When I worked for a data center/ISP, there would be occasional government calls. The protocol was to get the persons name, then call them back through the official list of contact numbers (FBI, NSA, CIA, etc).
Also a good strategy when your bank / insurance agency, etc. calls
There's an old scam that's been going round, where a person calls up a mark claiming to be from their bank.

They say that there are some security issues with their bank account and for security reasons, they should call the phone number on the back of their credit card.

The mark hangs the phone up, but the scammer stays on the line and plays a dial tone the line, when the mark picks the phone up, they hear a ring tone and then dial the number. The user thinks that they have got through to the bank, but really they are on the phone to the scammer.

From that point, they scammer has the mark's trust and can do all sorts of damage.

It's an interesting story but the phone system doesn't actually work that way.
I haven't used a landline in years now, but when I was a kid it worked that way: one end hanging up wouldn't disconnect the circuit, and if the other end took the phone off-hook shortly afterwards it'd still be connected.

This would sometimes wind up being the deciding factor in the eternal battle of "which sibling gets to use the phone"

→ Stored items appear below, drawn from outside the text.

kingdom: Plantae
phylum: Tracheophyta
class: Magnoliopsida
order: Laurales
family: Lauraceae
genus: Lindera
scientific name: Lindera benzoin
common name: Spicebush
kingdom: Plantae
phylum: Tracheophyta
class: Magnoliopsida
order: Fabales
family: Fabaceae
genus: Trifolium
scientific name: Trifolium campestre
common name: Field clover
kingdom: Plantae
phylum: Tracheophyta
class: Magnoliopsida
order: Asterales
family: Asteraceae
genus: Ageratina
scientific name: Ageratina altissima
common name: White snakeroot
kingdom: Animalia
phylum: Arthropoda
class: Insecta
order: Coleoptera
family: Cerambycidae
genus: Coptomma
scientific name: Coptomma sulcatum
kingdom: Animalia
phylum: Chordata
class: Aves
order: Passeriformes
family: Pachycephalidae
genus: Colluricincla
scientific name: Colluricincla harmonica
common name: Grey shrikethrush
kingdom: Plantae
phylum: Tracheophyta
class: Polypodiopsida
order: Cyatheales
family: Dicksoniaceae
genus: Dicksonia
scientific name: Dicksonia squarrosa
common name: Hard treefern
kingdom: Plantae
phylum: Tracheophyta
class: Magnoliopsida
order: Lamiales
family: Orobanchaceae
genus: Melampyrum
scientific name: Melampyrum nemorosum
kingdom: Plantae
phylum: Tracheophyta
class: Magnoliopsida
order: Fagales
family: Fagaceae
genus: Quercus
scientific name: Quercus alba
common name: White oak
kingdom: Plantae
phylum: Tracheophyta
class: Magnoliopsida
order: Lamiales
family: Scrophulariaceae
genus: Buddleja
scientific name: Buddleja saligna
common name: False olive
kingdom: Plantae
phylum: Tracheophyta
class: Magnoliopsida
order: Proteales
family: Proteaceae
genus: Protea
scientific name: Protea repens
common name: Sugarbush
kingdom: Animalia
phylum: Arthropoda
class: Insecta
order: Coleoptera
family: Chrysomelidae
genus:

In my memory it never relied on both parties hanging up here in New Zealand, but on a trip to the UK as as child I noticed that the phone line disconnecting relied on both parties hanging up. I'm 31.
On landlines the call isn't finished until the caller hangs up. This allows features such as "call waiting" to work: the receiver flashes the hook in a certain way to switch to the other call. If flashing the hook would disconnect the call, "call waiting" wouldn't work.
It did at one time, and could still in some places. I can recall growing up in rural North Carolina in the late 70's and early 80's, when one party staying on the line, after the other hand hung up, would keep the connection open.
In the UK it does. On a standard BT residential line the caller can hold the call open even after the callee has put down the handset. When the callee lifts the handset again they won't be able to begin a new call until the caller terminates the call.
It does, at least in the UK
Are you sure about that? I live in Scotland and I think I'd have noticed not being able to hang up a call because the other side didn't.
Yep. The broad principle is never to give out account numbers, your social/government ID number, or any other such thing on a call you didn't initiate.
The NSA/CIA never (rarely?) call. Everything is (almost?) always routed through the FBI. If someone contacts you claiming to be from the CIA or NSA, and you are not employed by the DoD, they are very likely to be frauds.

From there, you can get the supposed agent's field office, look it up on fbi.gov and call them back.

http://www.fbi.gov/contact-us/field

Be advised that each field office has satellite offices within their jurisdictions. Satellite office addresses and phone numbers are published on fbi.gov also.

I wonder how many would actually comply to such a call (before this whole PRISM thing came up) and how it would move on. I mean - why are they calling? Do they expect them to spell out their root passwords?